The Minnesota Daily’s feature last week on University of Minnesota professor John Wright raised questions about our campus’s issue with diversity. Wright’s story highlights the ongoing issue in higher education of a lack of students, faculty members and leaders of color, as well as the University’s own unique history with people of color and ethnic studies departments.
Wright told the Daily that today’s black students can feel “isolated.” This makes sense, as only 3.9 percent of University students are black and fewer than half graduate in six years.
Wright is one of just a handful of black faculty and staff members at the University, and only about 5 percent of full-time faculty are black nationwide.
The lack of black and other minority faculty members is an ongoing problem because without these people on campus, there will undoubtedly be fewer marginalized groups represented in University leadership and tenured positions.
Campus group Whose Diversity? recently demanded adding a faculty member of color in all departments without representation from those groups. While this all-encompassing demand is lofty, its intent speaks to the fact that many students on our campus never interact with a faculty member of color in their college career. More faculty of color could go a long way in correcting this circular issue by affecting the futures of more students of color, who may stay in higher education and become faculty themselves.
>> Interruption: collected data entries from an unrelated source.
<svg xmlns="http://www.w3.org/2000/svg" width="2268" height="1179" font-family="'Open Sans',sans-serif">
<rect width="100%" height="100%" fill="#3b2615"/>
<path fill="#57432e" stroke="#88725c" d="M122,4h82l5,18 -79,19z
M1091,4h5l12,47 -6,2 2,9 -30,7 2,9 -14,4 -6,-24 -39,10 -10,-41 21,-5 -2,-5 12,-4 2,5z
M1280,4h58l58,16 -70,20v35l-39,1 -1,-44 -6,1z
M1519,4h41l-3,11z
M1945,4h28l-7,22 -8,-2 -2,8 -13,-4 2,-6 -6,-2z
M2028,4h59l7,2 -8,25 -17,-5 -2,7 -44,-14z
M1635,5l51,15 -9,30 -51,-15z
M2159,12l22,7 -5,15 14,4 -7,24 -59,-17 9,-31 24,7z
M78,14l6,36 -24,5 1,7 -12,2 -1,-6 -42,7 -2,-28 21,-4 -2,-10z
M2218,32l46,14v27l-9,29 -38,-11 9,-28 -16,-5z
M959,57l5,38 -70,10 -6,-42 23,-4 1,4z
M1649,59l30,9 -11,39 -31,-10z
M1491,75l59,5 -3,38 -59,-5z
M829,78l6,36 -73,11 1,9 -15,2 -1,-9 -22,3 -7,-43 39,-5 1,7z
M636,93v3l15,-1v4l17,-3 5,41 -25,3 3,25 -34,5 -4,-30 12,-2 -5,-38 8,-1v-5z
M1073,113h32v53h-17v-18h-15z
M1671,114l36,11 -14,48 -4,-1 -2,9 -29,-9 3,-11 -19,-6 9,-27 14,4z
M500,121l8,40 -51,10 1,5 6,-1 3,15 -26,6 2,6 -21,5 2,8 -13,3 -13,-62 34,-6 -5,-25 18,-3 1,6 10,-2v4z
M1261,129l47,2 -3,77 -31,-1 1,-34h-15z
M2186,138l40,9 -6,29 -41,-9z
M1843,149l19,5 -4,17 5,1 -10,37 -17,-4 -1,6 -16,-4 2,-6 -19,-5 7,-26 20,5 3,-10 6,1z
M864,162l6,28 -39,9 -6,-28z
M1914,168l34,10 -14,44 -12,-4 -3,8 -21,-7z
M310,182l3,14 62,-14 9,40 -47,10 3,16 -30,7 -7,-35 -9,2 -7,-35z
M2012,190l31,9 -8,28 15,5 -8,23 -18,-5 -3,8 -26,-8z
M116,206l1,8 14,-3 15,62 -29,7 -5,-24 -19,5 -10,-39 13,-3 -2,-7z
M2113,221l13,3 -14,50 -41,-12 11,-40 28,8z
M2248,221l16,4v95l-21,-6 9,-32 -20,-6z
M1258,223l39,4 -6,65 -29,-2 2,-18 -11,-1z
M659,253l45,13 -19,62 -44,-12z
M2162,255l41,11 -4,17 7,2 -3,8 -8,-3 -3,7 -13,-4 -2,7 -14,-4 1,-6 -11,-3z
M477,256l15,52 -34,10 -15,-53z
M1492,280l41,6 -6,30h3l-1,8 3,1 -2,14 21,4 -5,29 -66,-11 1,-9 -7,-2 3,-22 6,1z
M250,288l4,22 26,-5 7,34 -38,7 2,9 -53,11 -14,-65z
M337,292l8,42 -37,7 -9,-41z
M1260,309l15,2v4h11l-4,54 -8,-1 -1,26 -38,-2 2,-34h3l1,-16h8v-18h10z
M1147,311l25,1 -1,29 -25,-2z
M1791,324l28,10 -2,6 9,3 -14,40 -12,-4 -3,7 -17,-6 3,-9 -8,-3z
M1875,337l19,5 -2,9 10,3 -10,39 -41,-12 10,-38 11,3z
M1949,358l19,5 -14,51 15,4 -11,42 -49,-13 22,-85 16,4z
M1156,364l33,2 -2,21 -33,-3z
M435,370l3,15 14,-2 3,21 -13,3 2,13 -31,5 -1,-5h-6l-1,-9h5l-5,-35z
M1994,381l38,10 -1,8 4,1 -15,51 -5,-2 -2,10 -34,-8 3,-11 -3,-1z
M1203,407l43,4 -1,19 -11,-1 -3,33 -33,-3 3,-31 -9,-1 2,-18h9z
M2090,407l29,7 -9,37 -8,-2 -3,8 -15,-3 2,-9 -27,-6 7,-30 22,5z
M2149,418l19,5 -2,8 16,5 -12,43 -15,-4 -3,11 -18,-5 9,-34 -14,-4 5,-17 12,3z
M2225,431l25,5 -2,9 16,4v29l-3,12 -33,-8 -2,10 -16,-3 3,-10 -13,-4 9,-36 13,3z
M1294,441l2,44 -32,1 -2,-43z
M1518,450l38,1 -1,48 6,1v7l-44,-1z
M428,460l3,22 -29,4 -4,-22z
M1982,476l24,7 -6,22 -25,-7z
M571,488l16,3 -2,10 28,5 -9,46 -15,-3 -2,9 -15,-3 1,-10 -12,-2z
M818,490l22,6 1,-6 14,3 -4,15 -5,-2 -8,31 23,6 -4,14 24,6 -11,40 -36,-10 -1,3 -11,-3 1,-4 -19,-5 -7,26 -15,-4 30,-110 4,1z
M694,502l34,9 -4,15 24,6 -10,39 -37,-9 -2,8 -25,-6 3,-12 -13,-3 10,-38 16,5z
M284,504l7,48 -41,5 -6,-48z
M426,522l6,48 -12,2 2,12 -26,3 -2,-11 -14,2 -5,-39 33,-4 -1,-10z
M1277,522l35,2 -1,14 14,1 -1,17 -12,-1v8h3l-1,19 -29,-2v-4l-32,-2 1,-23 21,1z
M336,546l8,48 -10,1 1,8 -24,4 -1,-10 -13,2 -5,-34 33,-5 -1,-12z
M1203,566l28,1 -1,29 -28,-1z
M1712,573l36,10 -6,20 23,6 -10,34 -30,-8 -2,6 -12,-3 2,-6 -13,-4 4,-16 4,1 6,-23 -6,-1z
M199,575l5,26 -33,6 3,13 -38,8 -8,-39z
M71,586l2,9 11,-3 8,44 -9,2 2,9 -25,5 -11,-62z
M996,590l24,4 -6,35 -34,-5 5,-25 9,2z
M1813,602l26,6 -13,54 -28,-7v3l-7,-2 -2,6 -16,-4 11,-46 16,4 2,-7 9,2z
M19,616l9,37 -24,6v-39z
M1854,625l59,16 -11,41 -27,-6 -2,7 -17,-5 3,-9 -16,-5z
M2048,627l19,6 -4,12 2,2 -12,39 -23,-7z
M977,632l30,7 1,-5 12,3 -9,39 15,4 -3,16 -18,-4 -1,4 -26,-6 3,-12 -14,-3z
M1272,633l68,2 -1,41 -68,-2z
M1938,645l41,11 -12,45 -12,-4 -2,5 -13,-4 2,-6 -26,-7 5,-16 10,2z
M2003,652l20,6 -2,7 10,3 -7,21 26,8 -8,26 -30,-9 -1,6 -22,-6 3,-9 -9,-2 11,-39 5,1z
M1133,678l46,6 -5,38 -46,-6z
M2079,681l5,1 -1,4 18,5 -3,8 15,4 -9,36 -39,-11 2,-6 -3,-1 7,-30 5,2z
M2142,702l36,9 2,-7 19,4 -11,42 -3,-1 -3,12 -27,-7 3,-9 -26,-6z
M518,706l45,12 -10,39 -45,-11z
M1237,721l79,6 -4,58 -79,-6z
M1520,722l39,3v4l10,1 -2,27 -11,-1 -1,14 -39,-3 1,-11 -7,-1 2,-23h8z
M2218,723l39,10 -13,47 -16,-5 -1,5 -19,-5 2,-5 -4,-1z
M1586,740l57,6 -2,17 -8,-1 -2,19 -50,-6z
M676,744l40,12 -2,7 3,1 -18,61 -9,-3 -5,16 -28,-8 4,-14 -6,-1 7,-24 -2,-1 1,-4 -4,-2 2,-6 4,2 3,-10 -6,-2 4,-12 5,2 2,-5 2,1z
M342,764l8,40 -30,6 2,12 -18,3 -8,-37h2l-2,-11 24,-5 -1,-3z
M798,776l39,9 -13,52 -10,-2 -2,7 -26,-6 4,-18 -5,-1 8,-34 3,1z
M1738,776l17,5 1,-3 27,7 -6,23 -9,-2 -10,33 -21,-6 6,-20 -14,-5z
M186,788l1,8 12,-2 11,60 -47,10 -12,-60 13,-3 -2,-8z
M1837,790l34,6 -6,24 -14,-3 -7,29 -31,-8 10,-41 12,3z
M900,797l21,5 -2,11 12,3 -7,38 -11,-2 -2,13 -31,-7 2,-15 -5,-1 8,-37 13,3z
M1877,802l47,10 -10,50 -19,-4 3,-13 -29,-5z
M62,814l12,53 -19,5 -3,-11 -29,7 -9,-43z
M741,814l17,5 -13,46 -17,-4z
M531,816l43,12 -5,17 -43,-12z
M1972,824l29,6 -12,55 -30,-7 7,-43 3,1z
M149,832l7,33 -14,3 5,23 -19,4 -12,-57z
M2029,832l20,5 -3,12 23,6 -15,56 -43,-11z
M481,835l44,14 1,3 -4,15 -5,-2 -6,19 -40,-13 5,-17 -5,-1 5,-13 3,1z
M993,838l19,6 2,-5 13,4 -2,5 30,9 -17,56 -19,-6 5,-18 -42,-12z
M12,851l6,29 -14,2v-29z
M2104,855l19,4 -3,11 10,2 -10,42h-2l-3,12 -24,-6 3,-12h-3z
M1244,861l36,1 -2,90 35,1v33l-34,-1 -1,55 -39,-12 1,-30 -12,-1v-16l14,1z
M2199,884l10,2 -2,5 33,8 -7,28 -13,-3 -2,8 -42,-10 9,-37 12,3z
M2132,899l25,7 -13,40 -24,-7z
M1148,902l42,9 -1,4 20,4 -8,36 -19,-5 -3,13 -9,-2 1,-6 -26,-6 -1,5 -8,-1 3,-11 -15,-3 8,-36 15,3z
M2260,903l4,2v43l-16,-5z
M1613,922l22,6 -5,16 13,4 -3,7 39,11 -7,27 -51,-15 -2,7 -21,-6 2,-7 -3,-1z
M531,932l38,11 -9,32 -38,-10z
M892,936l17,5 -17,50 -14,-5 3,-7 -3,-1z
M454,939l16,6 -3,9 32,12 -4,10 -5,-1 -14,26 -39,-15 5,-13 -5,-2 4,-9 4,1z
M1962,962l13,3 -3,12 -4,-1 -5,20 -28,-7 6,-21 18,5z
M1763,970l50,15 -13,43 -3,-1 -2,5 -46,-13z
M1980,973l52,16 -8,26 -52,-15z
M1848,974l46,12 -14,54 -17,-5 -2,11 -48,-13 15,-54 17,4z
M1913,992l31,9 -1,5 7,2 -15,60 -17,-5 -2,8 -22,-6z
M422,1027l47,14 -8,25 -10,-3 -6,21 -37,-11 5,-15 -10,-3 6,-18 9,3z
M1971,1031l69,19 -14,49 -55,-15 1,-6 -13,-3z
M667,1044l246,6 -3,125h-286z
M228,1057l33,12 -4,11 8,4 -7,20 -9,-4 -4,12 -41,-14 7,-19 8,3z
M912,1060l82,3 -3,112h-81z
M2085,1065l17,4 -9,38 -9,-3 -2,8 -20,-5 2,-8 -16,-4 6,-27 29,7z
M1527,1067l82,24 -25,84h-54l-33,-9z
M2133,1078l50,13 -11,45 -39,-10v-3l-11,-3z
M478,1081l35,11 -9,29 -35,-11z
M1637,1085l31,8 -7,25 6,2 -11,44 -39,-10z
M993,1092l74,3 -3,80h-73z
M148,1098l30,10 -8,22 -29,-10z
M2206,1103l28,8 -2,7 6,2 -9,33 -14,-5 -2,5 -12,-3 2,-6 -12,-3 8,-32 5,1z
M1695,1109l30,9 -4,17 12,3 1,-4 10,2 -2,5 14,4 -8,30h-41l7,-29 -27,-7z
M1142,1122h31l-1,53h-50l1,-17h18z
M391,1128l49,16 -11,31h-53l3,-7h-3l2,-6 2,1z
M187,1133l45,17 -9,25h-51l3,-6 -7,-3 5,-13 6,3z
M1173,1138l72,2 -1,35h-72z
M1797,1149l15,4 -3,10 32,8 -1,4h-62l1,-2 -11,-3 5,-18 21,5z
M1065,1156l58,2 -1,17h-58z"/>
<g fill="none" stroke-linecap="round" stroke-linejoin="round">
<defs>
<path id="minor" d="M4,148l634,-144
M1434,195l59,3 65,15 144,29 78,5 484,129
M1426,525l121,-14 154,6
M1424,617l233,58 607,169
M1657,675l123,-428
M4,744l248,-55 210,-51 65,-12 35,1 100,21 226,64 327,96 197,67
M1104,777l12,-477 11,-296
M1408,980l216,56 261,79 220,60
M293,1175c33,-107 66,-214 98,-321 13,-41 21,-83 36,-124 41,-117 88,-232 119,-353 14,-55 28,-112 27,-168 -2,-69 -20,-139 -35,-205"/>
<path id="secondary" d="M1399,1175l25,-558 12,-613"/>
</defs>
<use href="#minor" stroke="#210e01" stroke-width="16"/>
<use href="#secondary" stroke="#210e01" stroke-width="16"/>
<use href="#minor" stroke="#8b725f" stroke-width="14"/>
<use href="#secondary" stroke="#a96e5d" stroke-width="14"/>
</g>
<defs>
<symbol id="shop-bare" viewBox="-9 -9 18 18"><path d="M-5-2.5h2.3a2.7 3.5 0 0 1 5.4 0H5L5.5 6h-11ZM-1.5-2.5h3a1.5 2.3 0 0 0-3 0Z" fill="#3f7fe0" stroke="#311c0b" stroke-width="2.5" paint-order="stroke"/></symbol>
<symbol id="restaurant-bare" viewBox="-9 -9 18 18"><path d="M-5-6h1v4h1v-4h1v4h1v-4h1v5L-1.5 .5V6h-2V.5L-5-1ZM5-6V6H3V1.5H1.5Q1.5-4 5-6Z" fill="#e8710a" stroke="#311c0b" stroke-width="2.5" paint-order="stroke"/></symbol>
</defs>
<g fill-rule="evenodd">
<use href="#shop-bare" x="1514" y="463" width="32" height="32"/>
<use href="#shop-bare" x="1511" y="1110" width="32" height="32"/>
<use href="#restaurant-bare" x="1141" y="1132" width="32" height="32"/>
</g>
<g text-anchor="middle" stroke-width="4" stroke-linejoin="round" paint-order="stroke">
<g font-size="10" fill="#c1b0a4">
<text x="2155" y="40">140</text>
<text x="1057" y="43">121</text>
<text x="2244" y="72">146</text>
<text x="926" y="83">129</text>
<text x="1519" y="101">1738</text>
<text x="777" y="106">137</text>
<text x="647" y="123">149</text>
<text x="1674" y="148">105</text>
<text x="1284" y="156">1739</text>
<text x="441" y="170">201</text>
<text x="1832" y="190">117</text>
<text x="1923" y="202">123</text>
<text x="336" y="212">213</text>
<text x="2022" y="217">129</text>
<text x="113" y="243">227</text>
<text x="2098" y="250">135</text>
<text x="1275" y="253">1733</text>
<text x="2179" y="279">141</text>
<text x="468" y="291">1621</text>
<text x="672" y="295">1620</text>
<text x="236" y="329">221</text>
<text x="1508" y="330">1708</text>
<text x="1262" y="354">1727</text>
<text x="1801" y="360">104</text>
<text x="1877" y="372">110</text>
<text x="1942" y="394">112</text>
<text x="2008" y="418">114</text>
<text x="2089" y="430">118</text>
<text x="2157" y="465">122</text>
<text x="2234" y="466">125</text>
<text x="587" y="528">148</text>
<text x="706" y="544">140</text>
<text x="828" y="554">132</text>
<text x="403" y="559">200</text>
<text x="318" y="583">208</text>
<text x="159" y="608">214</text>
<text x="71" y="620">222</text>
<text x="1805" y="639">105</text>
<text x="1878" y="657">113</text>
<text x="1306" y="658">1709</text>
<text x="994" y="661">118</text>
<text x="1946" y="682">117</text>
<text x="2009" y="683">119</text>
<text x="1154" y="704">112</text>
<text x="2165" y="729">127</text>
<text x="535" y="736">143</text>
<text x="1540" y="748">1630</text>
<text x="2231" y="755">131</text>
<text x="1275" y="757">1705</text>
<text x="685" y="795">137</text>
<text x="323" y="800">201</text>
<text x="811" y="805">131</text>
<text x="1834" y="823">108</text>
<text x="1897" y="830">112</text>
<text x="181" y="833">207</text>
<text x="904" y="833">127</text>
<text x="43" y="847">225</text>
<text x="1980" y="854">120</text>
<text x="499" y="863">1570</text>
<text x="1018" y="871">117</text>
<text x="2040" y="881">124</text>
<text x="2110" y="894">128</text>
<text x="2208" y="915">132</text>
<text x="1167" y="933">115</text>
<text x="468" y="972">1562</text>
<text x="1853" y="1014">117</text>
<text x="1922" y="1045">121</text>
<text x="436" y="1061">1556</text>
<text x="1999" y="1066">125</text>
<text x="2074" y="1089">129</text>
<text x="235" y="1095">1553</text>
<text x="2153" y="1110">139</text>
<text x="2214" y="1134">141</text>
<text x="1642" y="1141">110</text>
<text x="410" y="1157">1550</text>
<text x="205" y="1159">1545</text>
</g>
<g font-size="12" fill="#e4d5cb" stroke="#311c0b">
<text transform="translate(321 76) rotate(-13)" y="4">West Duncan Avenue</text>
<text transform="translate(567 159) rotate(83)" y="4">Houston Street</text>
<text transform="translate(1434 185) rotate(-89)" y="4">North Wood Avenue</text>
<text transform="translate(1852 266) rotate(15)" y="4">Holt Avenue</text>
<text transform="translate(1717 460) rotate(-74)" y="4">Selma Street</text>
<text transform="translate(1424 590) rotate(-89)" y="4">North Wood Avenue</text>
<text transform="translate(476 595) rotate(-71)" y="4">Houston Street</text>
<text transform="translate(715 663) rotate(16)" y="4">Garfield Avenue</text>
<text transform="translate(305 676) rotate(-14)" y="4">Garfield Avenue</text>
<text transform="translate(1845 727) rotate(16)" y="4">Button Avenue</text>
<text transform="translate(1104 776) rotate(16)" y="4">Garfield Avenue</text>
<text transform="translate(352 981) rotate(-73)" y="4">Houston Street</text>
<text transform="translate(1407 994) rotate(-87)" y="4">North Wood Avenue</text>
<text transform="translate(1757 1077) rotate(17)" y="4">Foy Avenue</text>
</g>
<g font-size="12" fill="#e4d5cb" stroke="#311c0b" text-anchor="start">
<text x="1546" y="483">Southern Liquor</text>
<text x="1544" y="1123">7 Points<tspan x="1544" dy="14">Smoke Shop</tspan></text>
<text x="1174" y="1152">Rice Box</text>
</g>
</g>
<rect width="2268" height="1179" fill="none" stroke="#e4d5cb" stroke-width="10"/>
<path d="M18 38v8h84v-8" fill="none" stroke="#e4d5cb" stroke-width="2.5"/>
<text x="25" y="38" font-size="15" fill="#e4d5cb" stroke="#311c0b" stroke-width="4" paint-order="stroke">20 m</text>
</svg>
The lack of black students and leaders at the University is also alarming given the race-based issues on campus, such as concerns over racial profiling during the past school year. These issues could potentially push people of color off campus, instead of into our classrooms.
While affirmative action has proved a controversial route for some universities trying to enroll more people of color, the University and colleges nationwide can also try to retain and graduate students of color.